Below are lines of data, and only some are wanted. Please repeat exactly those from the line that has "6: (1004, 380)" through the line that has "74: (954, 396)".

----- RECORDS SHOWN

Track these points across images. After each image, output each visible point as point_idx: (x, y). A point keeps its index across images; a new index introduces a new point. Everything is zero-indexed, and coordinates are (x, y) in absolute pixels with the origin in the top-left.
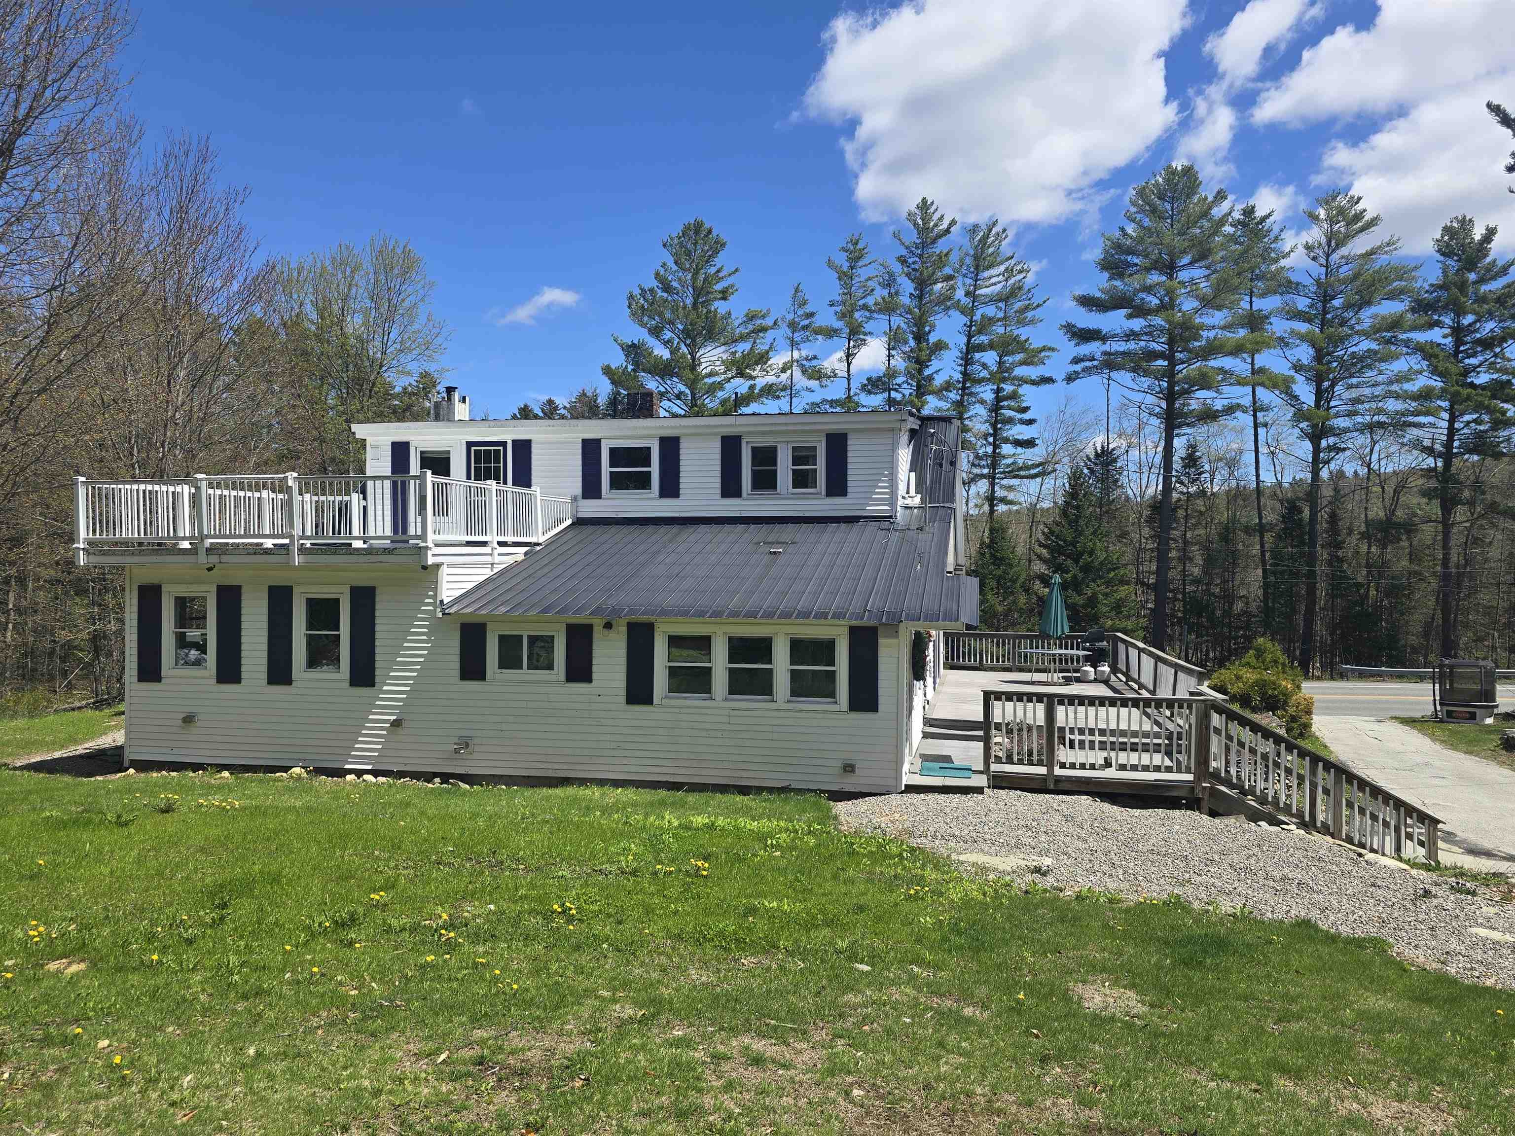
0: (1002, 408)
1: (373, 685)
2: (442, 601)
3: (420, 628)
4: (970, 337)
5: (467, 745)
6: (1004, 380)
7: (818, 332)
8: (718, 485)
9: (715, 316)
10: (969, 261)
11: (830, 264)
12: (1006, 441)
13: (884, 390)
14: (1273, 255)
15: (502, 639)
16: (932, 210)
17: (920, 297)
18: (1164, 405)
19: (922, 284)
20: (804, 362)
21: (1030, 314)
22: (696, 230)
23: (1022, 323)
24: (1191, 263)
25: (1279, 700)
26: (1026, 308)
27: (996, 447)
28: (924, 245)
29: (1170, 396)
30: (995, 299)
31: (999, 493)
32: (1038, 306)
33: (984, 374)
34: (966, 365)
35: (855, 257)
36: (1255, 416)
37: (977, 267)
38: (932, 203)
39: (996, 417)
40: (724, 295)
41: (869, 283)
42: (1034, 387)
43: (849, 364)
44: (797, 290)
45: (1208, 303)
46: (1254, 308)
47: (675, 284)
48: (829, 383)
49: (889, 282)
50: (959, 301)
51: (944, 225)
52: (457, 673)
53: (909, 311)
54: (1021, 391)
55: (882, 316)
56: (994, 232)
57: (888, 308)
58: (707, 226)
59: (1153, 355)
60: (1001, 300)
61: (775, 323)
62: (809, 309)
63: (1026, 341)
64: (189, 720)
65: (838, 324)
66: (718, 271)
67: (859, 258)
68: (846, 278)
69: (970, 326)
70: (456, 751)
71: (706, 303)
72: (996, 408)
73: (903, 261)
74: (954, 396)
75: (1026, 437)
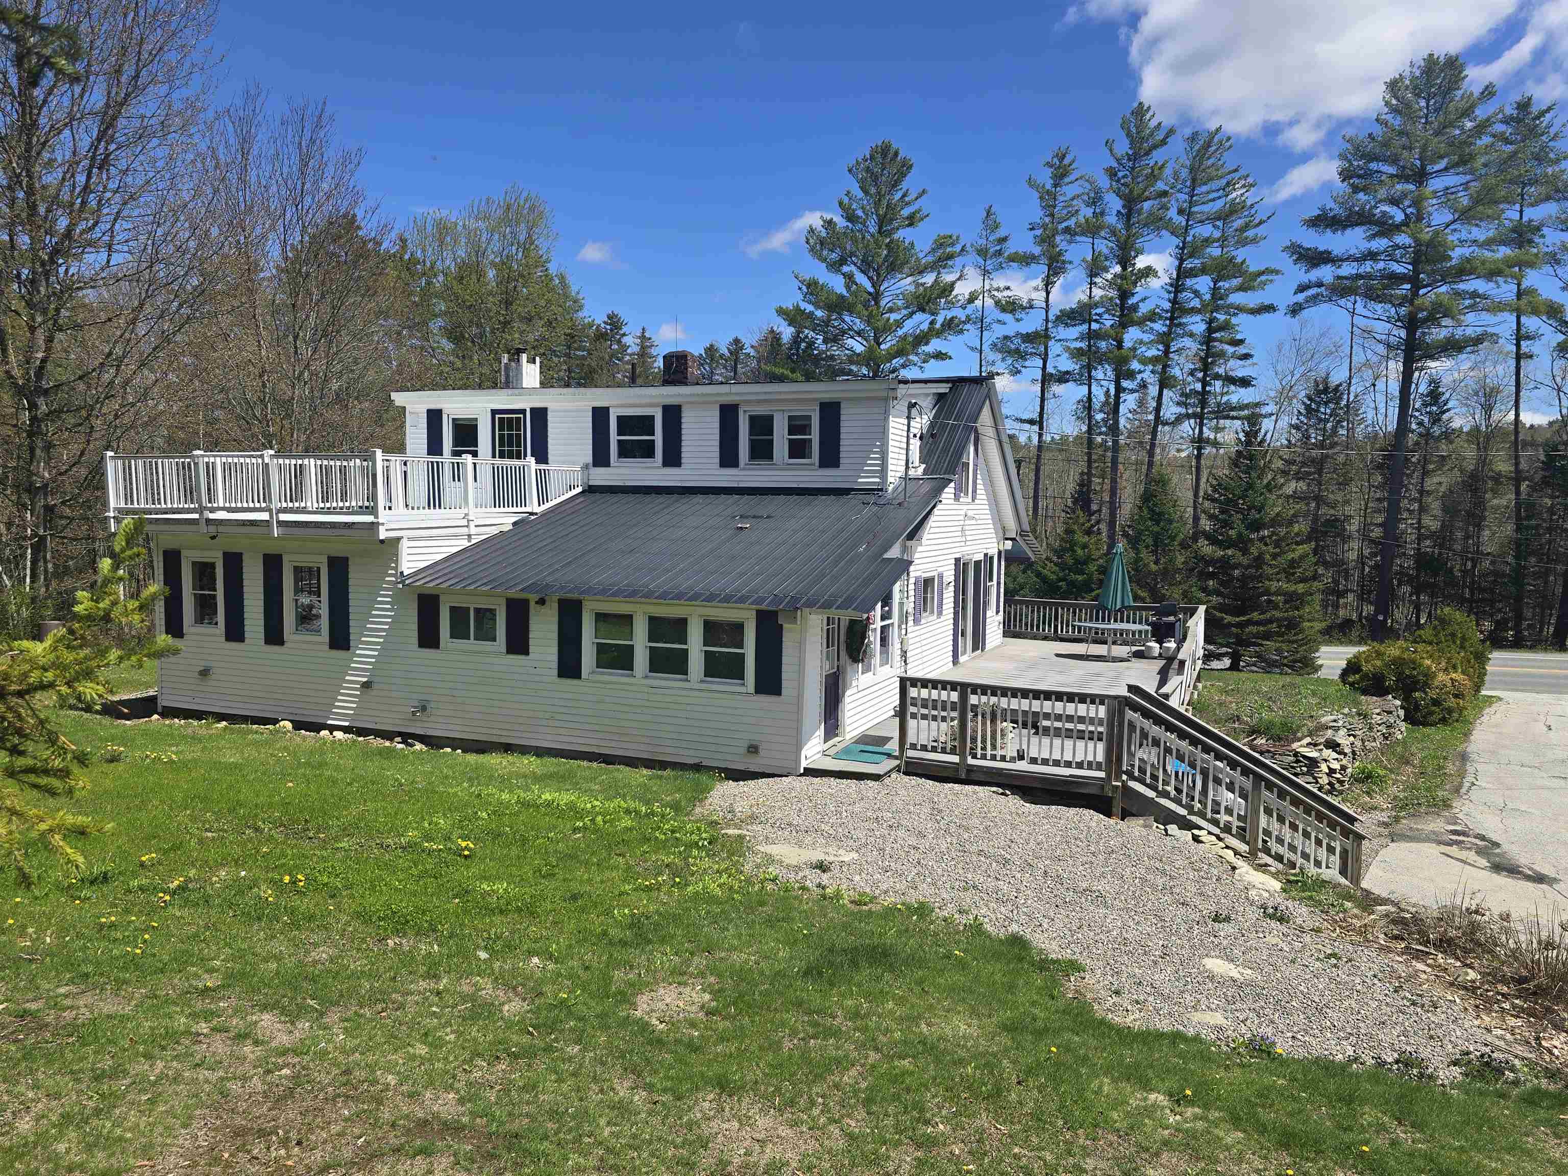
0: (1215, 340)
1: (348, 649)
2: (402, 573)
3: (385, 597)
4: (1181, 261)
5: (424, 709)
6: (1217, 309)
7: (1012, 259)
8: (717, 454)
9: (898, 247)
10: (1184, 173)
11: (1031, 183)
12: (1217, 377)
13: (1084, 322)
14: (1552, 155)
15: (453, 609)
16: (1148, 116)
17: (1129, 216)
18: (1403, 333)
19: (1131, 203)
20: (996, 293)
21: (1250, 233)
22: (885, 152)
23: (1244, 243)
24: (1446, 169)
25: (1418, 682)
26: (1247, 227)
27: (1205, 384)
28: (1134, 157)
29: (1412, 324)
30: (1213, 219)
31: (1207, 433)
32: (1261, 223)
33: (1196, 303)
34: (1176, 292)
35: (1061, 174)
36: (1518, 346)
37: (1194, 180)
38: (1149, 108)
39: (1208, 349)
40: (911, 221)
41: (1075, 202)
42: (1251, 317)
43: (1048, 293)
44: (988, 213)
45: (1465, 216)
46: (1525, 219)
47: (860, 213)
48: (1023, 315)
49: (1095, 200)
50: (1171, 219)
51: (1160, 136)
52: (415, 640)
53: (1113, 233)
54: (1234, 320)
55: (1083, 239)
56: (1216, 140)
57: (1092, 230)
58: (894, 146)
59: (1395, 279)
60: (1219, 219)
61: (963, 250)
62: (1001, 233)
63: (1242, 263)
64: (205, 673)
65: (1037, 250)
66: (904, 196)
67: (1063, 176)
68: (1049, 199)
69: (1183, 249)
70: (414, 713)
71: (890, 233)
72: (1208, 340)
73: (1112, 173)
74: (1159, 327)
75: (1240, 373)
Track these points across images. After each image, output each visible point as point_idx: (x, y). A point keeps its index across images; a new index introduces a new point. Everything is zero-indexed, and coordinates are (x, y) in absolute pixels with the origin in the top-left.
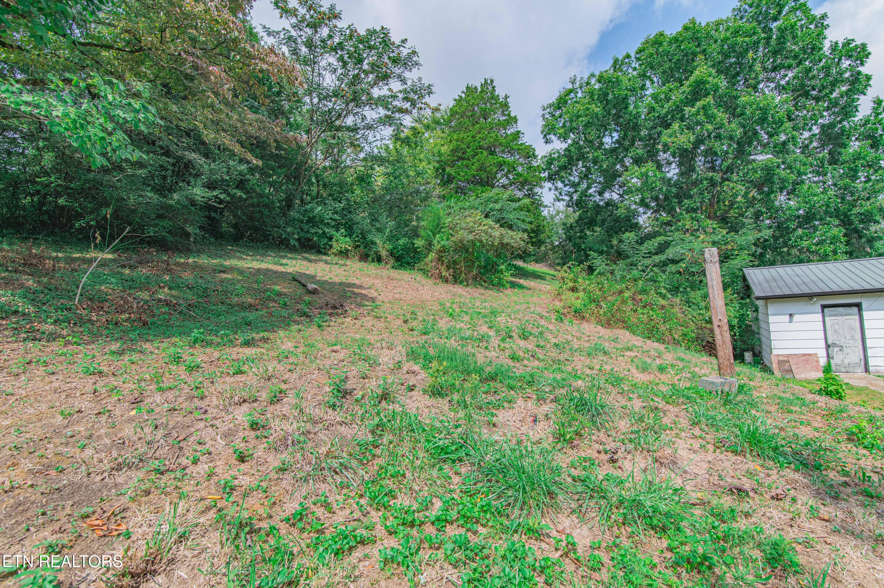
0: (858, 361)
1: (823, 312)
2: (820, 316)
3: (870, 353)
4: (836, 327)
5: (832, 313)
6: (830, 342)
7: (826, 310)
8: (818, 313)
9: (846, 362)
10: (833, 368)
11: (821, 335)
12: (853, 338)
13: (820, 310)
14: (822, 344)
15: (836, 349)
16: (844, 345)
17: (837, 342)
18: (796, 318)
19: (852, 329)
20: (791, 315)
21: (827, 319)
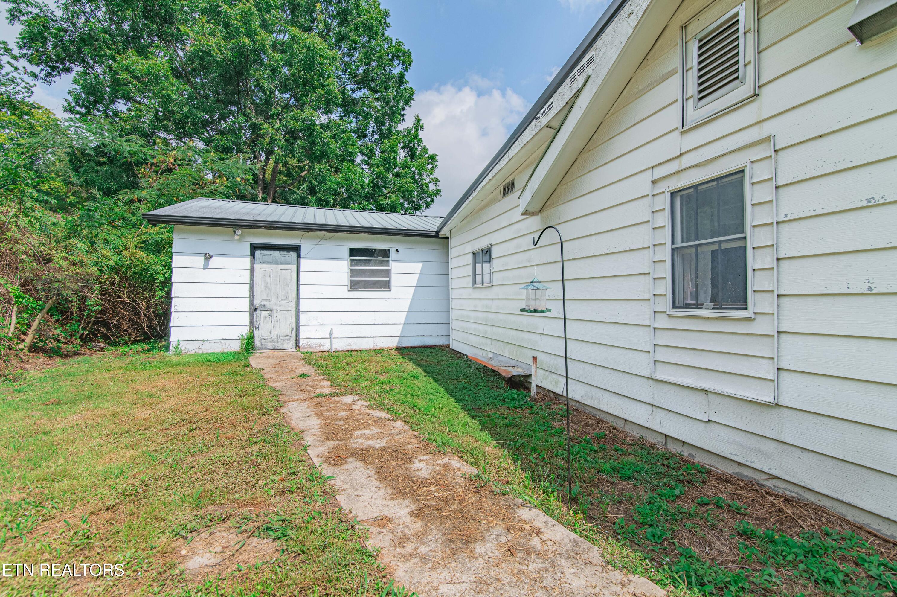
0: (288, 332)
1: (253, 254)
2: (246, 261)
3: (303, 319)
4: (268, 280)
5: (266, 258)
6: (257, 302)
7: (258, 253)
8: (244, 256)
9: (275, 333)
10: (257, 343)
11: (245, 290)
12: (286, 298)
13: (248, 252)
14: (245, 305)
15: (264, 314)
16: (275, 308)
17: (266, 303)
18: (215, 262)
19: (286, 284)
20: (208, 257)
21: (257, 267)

----------

• [SOLVED PROBLEM]:
6: (1004, 380)
7: (818, 332)
8: (718, 485)
9: (715, 316)
10: (969, 261)
11: (830, 264)
12: (1006, 441)
13: (884, 390)
14: (1273, 255)
15: (502, 639)
16: (932, 210)
17: (920, 297)
18: (1164, 405)
19: (922, 284)
20: (804, 362)
21: (1030, 314)
22: (696, 230)
23: (1022, 323)
24: (1191, 263)
25: (1279, 700)
26: (1026, 308)
27: (996, 447)
28: (924, 245)
29: (1170, 396)
30: (995, 299)
31: (999, 493)
32: (1038, 306)
33: (984, 374)
34: (966, 365)
35: (855, 257)
36: (1255, 416)
37: (977, 267)
38: (932, 203)
39: (996, 417)
40: (724, 295)
41: (869, 283)
42: (1034, 387)
43: (849, 364)
44: (797, 290)
45: (1208, 303)
46: (1254, 308)
47: (675, 284)
48: (829, 383)
49: (889, 282)
50: (959, 301)
51: (944, 225)
52: (457, 673)
53: (909, 311)
54: (1021, 391)
55: (882, 316)
56: (994, 232)
57: (888, 308)
58: (707, 226)
59: (1153, 355)
60: (1001, 300)
61: (775, 323)
62: (809, 309)
63: (1026, 341)
64: (189, 720)
65: (838, 324)
66: (718, 271)
67: (859, 258)
68: (846, 278)
69: (970, 326)
70: (456, 751)
71: (706, 303)
72: (996, 408)
73: (903, 261)
74: (954, 396)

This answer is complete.